EXERCISE BRIEF:
All lines from the opening of the material up to and including the line with "Returns the event" should be transcribed exactly, pictures excepted.

MATERIAL FOR THIS EXERCISE:
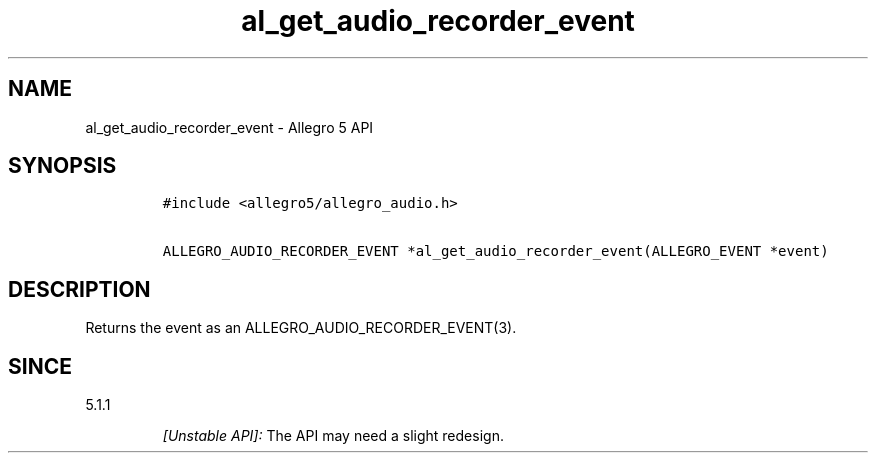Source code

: .\" Automatically generated by Pandoc 2.11.4
.\"
.TH "al_get_audio_recorder_event" "3" "" "Allegro reference manual" ""
.hy
.SH NAME
.PP
al_get_audio_recorder_event - Allegro 5 API
.SH SYNOPSIS
.IP
.nf
\f[C]
#include <allegro5/allegro_audio.h>

ALLEGRO_AUDIO_RECORDER_EVENT *al_get_audio_recorder_event(ALLEGRO_EVENT *event)
\f[R]
.fi
.SH DESCRIPTION
.PP
Returns the event as an ALLEGRO_AUDIO_RECORDER_EVENT(3).
.SH SINCE
.PP
5.1.1
.RS
.PP
\f[I][Unstable API]:\f[R] The API may need a slight redesign.
.RE
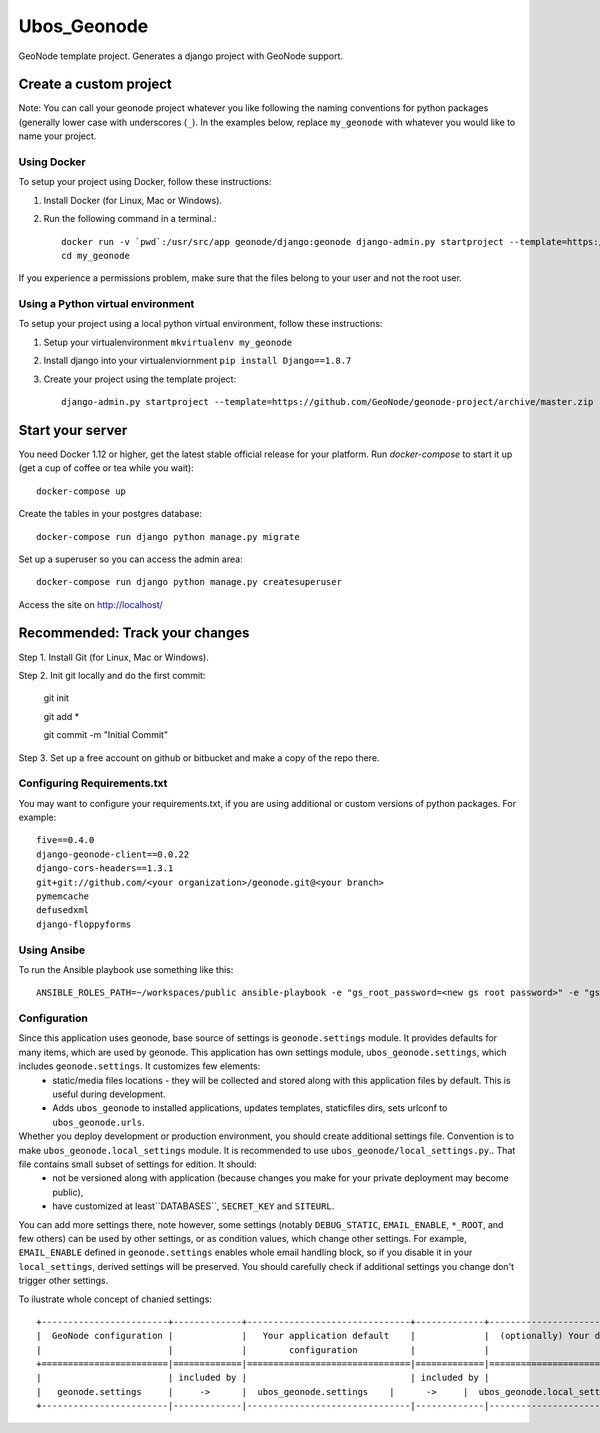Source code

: Ubos_Geonode
========================

GeoNode template project. Generates a django project with GeoNode support.

Create a custom project
-----------------------

Note: You can call your geonode project whatever you like following the naming conventions for python packages (generally lower case with underscores (``_``). In the examples below, replace ``my_geonode`` with whatever you would like to name your project.

Using Docker
++++++++++++

To setup your project using Docker, follow these instructions:

1. Install Docker (for Linux, Mac or Windows).
2. Run the following command in a terminal.::

    docker run -v `pwd`:/usr/src/app geonode/django:geonode django-admin.py startproject --template=https://github.com/GeoNode/geonode-project/archive/docker.zip -e py,rst,json,yml my_geonode
    cd my_geonode

If you experience a permissions problem, make sure that the files belong to your user and not the root user.

Using a Python virtual environment
++++++++++++++++++++++++++

To setup your project using a local python virtual environment, follow these instructions:

1. Setup your virtualenvironment ``mkvirtualenv my_geonode``
2. Install django into your virtualenviornment ``pip install Django==1.8.7``
3. Create your project using the template project::

    django-admin.py startproject --template=https://github.com/GeoNode/geonode-project/archive/master.zip -e py,rst,json,yml my_geonode

Start your server
----------------

You need Docker 1.12 or higher, get the latest stable official release for your platform. Run `docker-compose` to start it up (get a cup of coffee or tea while you wait)::

    docker-compose up

Create the tables in your postgres database::

    docker-compose run django python manage.py migrate

Set up a superuser so you can access the admin area::

    docker-compose run django python manage.py createsuperuser

Access the site on http://localhost/


Recommended: Track your changes
-----

Step 1. Install Git (for Linux, Mac or Windows).

Step 2. Init git locally and do the first commit:

    git init

    git add *

    git commit -m "Initial Commit"

Step 3. Set up a free account on github or bitbucket and make a copy of the repo there.

Configuring Requirements.txt
++++++++++++

You may want to configure your requirements.txt, if you are using additional or custom versions of python packages.  For example::

    five==0.4.0
    django-geonode-client==0.0.22
    django-cors-headers==1.3.1
    git+git://github.com/<your organization>/geonode.git@<your branch>
    pymemcache
    defusedxml
    django-floppyforms


Using Ansibe
++++++++++++

To run the Ansible playbook use something like this::

    ANSIBLE_ROLES_PATH=~/workspaces/public ansible-playbook -e "gs_root_password=<new gs root password>" -e "gs_admin_password=<new gs admin password>" -e "dj_superuser_password=<new django admin password>" -i inventory --limit all playbook.yml


Configuration
+++++++++++++

Since this application uses geonode, base source of settings is ``geonode.settings`` module. It provides defaults for many items, which are used by geonode. This application has own settings module, ``ubos_geonode.settings``, which includes ``geonode.settings``. It customizes few elements:
 * static/media files locations - they will be collected and stored along with this application files by default. This is useful during development.
 * Adds ``ubos_geonode`` to installed applications, updates templates, staticfiles dirs, sets urlconf to ``ubos_geonode.urls``. 

Whether you deploy development or production environment, you should create additional settings file. Convention is to make ``ubos_geonode.local_settings`` module. It is recommended to use ``ubos_geonode/local_settings.py``.. That file contains small subset of settings for edition. It should:
 * not be versioned along with application (because changes you make for your private deployment may become public),
 * have customized at least``DATABASES``, ``SECRET_KEY`` and ``SITEURL``. 

You can add more settings there, note however, some settings (notably ``DEBUG_STATIC``, ``EMAIL_ENABLE``, ``*_ROOT``, and few others) can be used by other settings, or as condition values, which change other settings. For example, ``EMAIL_ENABLE`` defined in ``geonode.settings`` enables whole email handling block, so if you disable it in your ``local_settings``, derived settings will be preserved. You should carefully check if additional settings you change don't trigger other settings.

To ilustrate whole concept of chanied settings:
::
    +------------------------+-------------+-------------------------------+-------------+----------------------------------+
    |  GeoNode configuration |             |   Your application default    |             |  (optionally) Your deployment(s) |
    |                        |             |        configuration          |             |                                  |
    +========================|=============|===============================|=============|==================================+
    |                        | included by |                               | included by |                                  |
    |   geonode.settings     |     ->      |  ubos_geonode.settings    |      ->     |  ubos_geonode.local_settings |
    +------------------------|-------------|-------------------------------|-------------|----------------------------------+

TASK RESULT:
Source code

: .\" Automatically generated by Pandoc 2.11.4
.\"
.TH "al_get_audio_recorder_event" "3" "" "Allegro reference manual" ""
.hy
.SH NAME
.PP
al_get_audio_recorder_event - Allegro 5 API
.SH SYNOPSIS
.IP
.nf
\f[C]
#include <allegro5/allegro_audio.h>

ALLEGRO_AUDIO_RECORDER_EVENT *al_get_audio_recorder_event(ALLEGRO_EVENT *event)
\f[R]
.fi
.SH DESCRIPTION
.PP
Returns the event as an ALLEGRO_AUDIO_RECORDER_EVENT(3).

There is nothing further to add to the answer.